Select jobs to execute...

[Thu Dec 18 20:41:02 2025]
rule build_ligand_system:
input: /home/disk6/homes/cveranso/ABFE_workflow/examples/dnmt3a_mr046978a_105_Pro_noH.pdb, /home/disk6/homes/cveranso/ABFE_workflow/examples/output/orig_input/dnmt3a_mr046978a_105_Lig.sdf, /home/disk6/homes/cveranso/ABFE_workflow/examples/output/dnmt3a_mr046978a_105_Lig/input
output: /home/disk6/homes/cveranso/ABFE_workflow/examples/output/dnmt3a_mr046978a_105_Lig/input/ligand/ligand.gro, /home/disk6/homes/cveranso/ABFE_workflow/examples/output/dnmt3a_mr046978a_105_Lig/input/ligand/ligand.top, /home/disk6/homes/cveranso/ABFE_workflow/examples/output/dnmt3a_mr046978a_105_Lig/input/complex/complex.gro, /home/disk6/homes/cveranso/ABFE_workflow/examples/output/dnmt3a_mr046978a_105_Lig/input/complex/complex.top
jobid: 4
reason: Missing output files: /home/disk6/homes/cveranso/ABFE_workflow/examples/output/dnmt3a_mr046978a_105_Lig/input/complex/complex.top, /home/disk6/homes/cveranso/ABFE_workflow/examples/output/dnmt3a_mr046978a_105_Lig/input/complex/complex.gro, /home/disk6/homes/cveranso/ABFE_workflow/examples/output/dnmt3a_mr046978a_105_Lig/input/ligand/ligand.gro, /home/disk6/homes/cveranso/ABFE_workflow/examples/output/dnmt3a_mr046978a_105_Lig/input/ligand/ligand.top
wildcards: ligand_name=dnmt3a_mr046978a_105_Lig
resources: tmpdir=/tmp

[Thu Dec 18 20:41:05 2025]
Error in rule build_ligand_system:
jobid: 4
output: /home/disk6/homes/cveranso/ABFE_workflow/examples/output/dnmt3a_mr046978a_105_Lig/input/ligand/ligand.gro, /home/disk6/homes/cveranso/ABFE_workflow/examples/output/dnmt3a_mr046978a_105_Lig/input/ligand/ligand.top, /home/disk6/homes/cveranso/ABFE_workflow/examples/output/dnmt3a_mr046978a_105_Lig/input/complex/complex.gro, /home/disk6/homes/cveranso/ABFE_workflow/examples/output/dnmt3a_mr046978a_105_Lig/input/complex/complex.top
shell:

        python /homes/cveranso/miniconda3/envs/abfe_bi_11dec/lib/python3.10/site-packages/abfe/scripts/preparation/generate_ABFE_systems.py --ligand_sdf_dir /home/disk6/homes/cveranso/ABFE_workflow/examples/output/orig_input/dnmt3a_mr046978a_105_Lig.sdf             --protein_pdb_path /home/disk6/homes/cveranso/ABFE_workflow/examples/dnmt3a_mr046978a_105_Pro_noH.pdb             --cofactor_sdf_path None --output_dir_path /home/disk6/homes/cveranso/ABFE_workflow/examples/output/dnmt3a_mr046978a_105_Lig/input -ff gaff

    (one of the commands exited with non-zero exit code; note that snakemake uses bash strict mode!)

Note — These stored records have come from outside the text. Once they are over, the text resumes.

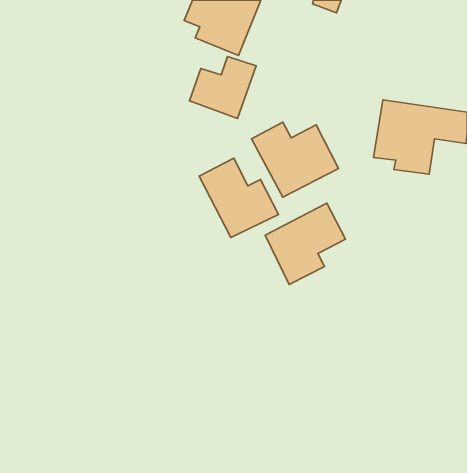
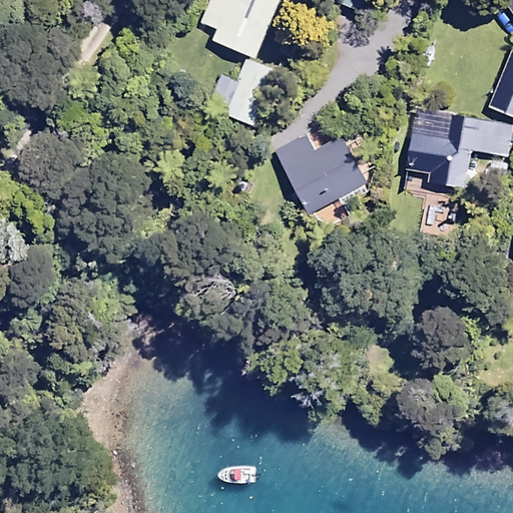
building: [199,158,278,238] -> none
building: [265,203,346,284] -> none

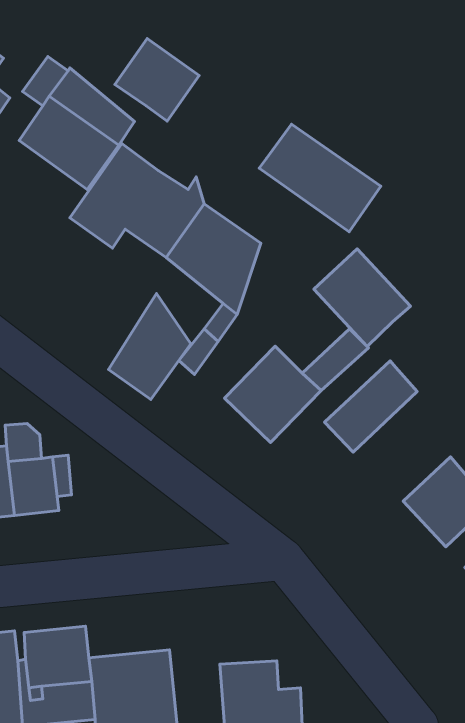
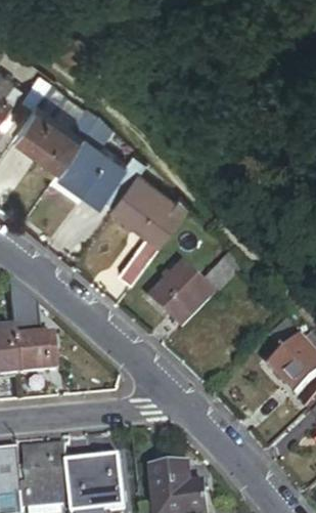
building: [115,39,199,121] -> none
building: [259,124,381,232] -> none
building: [314,249,411,346] -> none
building: [108,294,191,399] -> none
building: [325,361,417,452] -> none

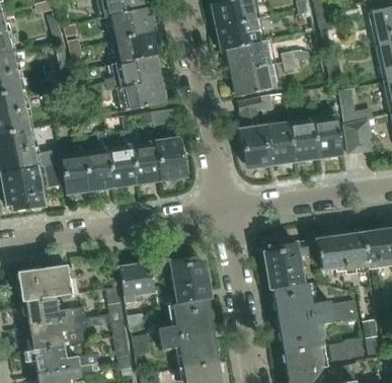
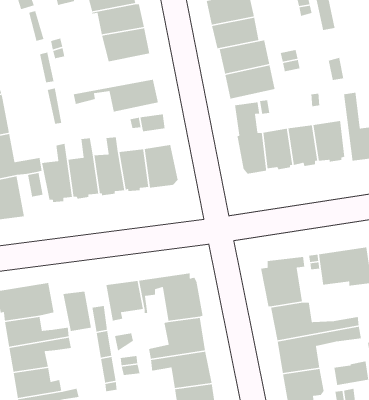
building: [87,54,163,91] -> none
building: none -> [62,285,92,332]

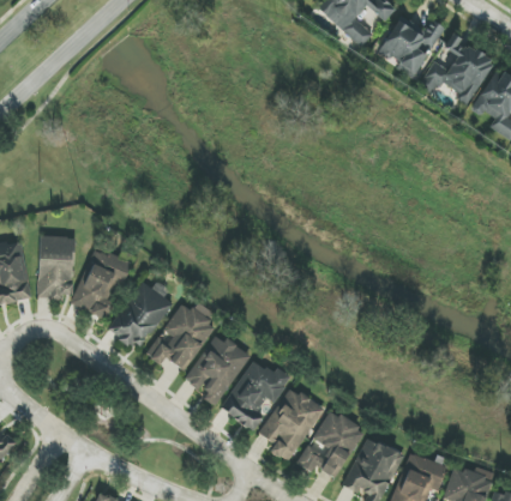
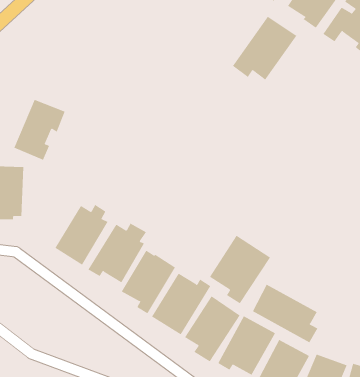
building: none -> [232,16,297,80]
building: [71,248,131,319] -> [13,99,65,160]
building: none -> [209,235,271,304]
building: none -> [252,284,318,343]

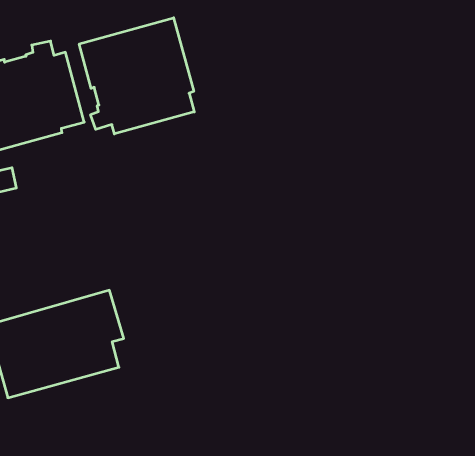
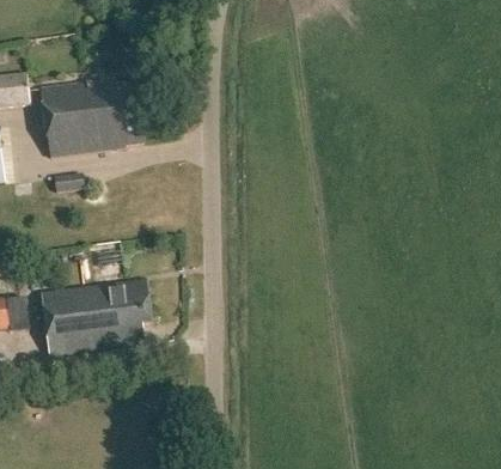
building: [79,18,194,134] -> none

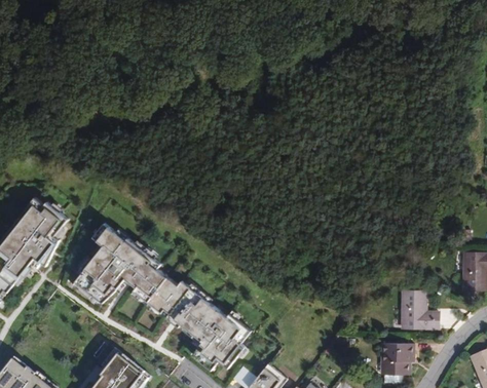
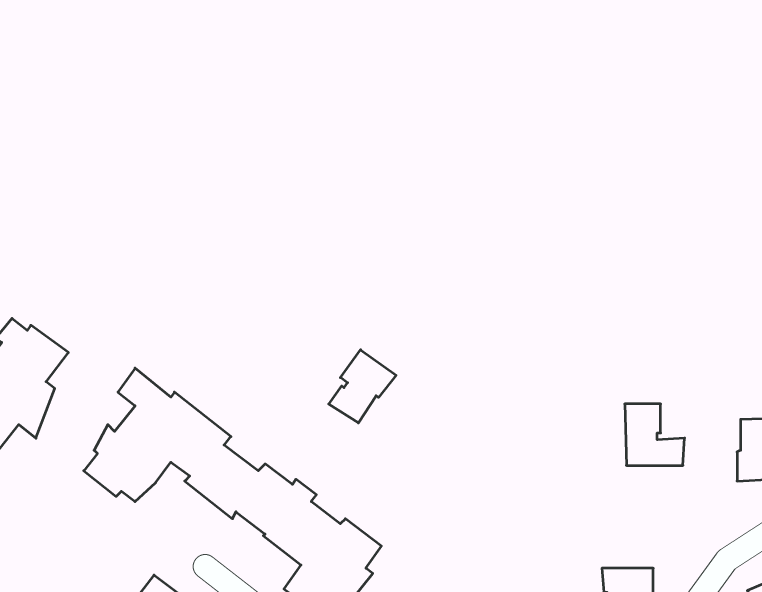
building: none -> [329,350,396,423]
building: [403,290,439,327] -> [625,404,685,465]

Shutting down, this might take some time.
Exiting because a job execution failed. Look above for error message
Complete log: .snakemake/log/2025-12-18T204101.233253.snakemake.log**
"

[philbiggin]

Do the examples work for you? I

[vecos1990]

Dear @philbiggin
Unfortunately, the examples also fail.
I have attached the log file for a trial run using ligands 2 and 27 from the example set.

The complete log file is attached to this

error_example.log

[philbiggin]

please post or pm me with - ./ABFE_workflow/examples/output/ligand-2/1/ligand/job_ligand.sh

[vecos1990]

Here is the requested file.
I am beginning to see some lines that could cause an error.

job_ligand.sh

[philbiggin]

Unless by some miracle you have the same queue names as us then

--partition=gpu4-biggin

is certainly one problem for sure.

You should edit ./src/abfe/template/cluster_configs/default_slurm_template.json to reflect your local queueing system.